Department of Physical Therapy, 26294Ibaraki Prefectural University of Health Science, Inashiki-gun, Japan.
Clin Rehabil. 2022 Nov;36(11):1512-1523. doi: 10.1177/02692155221108552. Epub 2022 Jun 21.
To determine the minimal clinically important difference between the Berg Balance Scale and comfortable walking speed in acute-phase stroke patients.
Multicenter, prospective, longitudinal study.
Inpatient acute stroke rehabilitation.
Seventy-five patients with acute stroke, mean (SD) age 71.7 (12.2) years.
Inpatients with acute stroke were assessed with the Berg Balance Scale and comfortable walking speed before and after rehabilitation.

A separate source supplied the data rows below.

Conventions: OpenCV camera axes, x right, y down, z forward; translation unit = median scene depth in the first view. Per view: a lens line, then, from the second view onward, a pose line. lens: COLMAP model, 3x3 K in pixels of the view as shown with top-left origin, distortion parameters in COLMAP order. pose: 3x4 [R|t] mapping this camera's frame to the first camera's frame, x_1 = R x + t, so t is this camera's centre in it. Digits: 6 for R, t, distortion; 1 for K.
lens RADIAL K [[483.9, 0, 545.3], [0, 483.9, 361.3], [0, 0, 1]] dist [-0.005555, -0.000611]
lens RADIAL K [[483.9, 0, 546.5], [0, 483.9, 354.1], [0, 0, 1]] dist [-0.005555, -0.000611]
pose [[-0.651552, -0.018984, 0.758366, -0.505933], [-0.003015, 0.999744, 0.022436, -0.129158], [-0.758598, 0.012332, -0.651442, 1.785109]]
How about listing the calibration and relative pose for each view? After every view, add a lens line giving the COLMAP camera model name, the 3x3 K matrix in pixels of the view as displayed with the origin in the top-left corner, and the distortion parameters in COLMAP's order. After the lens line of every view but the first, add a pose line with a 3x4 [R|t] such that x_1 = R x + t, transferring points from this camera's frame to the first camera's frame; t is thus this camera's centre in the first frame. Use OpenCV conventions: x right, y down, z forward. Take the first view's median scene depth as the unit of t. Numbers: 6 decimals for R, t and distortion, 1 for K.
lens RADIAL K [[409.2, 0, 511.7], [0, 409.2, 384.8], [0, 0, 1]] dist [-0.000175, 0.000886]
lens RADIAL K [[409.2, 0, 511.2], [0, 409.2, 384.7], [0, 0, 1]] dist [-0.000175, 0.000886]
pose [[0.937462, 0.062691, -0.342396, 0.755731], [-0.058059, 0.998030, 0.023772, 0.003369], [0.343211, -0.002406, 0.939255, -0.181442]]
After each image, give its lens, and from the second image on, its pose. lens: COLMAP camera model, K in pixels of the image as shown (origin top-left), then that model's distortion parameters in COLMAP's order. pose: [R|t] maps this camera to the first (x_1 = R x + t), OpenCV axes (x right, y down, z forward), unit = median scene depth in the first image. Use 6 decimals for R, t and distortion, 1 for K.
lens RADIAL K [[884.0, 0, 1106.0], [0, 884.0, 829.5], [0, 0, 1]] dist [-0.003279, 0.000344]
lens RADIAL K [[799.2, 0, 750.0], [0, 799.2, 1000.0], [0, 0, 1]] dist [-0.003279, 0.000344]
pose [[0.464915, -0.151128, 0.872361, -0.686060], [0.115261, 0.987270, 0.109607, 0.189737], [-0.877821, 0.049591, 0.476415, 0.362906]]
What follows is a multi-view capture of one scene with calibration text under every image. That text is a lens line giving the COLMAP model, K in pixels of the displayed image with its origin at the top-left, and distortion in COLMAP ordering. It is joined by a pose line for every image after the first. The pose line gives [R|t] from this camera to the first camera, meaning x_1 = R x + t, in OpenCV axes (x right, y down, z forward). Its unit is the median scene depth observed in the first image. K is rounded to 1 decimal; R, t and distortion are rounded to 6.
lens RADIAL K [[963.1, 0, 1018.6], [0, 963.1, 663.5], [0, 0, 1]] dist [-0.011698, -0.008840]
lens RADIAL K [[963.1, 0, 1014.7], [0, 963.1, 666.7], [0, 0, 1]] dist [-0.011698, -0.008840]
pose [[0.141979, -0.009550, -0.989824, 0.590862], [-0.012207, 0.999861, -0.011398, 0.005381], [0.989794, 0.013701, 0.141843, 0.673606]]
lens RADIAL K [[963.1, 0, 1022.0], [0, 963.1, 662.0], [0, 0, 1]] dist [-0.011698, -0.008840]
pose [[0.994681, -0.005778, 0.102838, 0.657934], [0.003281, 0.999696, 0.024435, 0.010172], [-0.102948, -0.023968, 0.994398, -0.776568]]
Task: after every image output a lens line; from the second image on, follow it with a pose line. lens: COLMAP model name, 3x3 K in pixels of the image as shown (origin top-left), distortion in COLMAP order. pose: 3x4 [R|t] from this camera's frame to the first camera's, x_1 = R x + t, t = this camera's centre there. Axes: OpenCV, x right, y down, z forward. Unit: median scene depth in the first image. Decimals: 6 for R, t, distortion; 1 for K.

Physiotherapy was conducted to improve balance and gait over a 2-week period: an average of 40 min/day on weekdays and 20 min/day on weekends and holidays.
The patients' Berg Balance Scale, comfortable walking speed, Global Rating of Change scale (patient-rated and physiotherapist-rated), and motor score of the Functional Independence Measure were obtained. Minimal clinically important differences were estimated using both anchor- (receiver operating characteristic curves and change difference) and distribution-based approaches (minimal detectable change and 0.5× the change score [SD]).
The baseline scores were 31.2 (18.9) for the Berg Balance Scale and 0.79 (0.35) m/s for comfortable walking speed. The minimal clinically important difference in the Berg Balance Scale was 6.5-12.5 points by the anchor-based approach and 2.3-4.9 points by the distribution-based approach. The minimal clinically important difference in comfortable walking speed was 0.18-0.25 m/s by the anchor-based and 0.13-0.15 m/s by the distribution-based approach.
A change of 6.5-12.5 points in the Berg Balance Scale and 0.18-0.25 m/s in the comfortable walking speed is required in these measurements' anchor-based minimal clinically important differences to be beyond measurement error, and to be perceptible by both patients and clinicians.
确定急性脑卒中患者 Berg 平衡量表与舒适步行速度之间的最小临床重要差异。
多中心、前瞻性、纵向研究。
住院急性脑卒中康复。
75 例急性脑卒中患者,平均(SD)年龄 71.7(12.2)岁。
急性脑卒中患者在康复前后分别进行 Berg 平衡量表和舒适步行速度评估。物理治疗在 2 周内改善平衡和步态:平均每周 5 天每天 40 分钟,周末和节假日每天 20 分钟。
患者 Berg 平衡量表、舒适步行速度、总体变化量表(患者自评和物理治疗师评价)和功能独立性测量的运动评分。使用基于锚定(受试者工作特征曲线和差异变化)和基于分布(最小可检测变化和 0.5×变化得分[SD])的方法估计最小临床重要差异。
基线 Berg 平衡量表评分为 31.2(18.9)分,舒适步行速度为 0.79(0.35)m/s。基于锚定的 Berg 平衡量表最小临床重要差异为 6.5-12.5 分,基于分布的 Berg 平衡量表最小临床重要差异为 2.3-4.9 分。基于锚定的舒适步行速度最小临床重要差异为 0.18-0.25 m/s,基于分布的舒适步行速度最小临床重要差异为 0.13-0.15 m/s。
在 Berg 平衡量表和舒适步行速度的这些测量中,基于锚定的最小临床重要差异要求变化 6.5-12.5 分和 0.18-0.25 m/s,以超出测量误差,并使患者和临床医生都能感知到。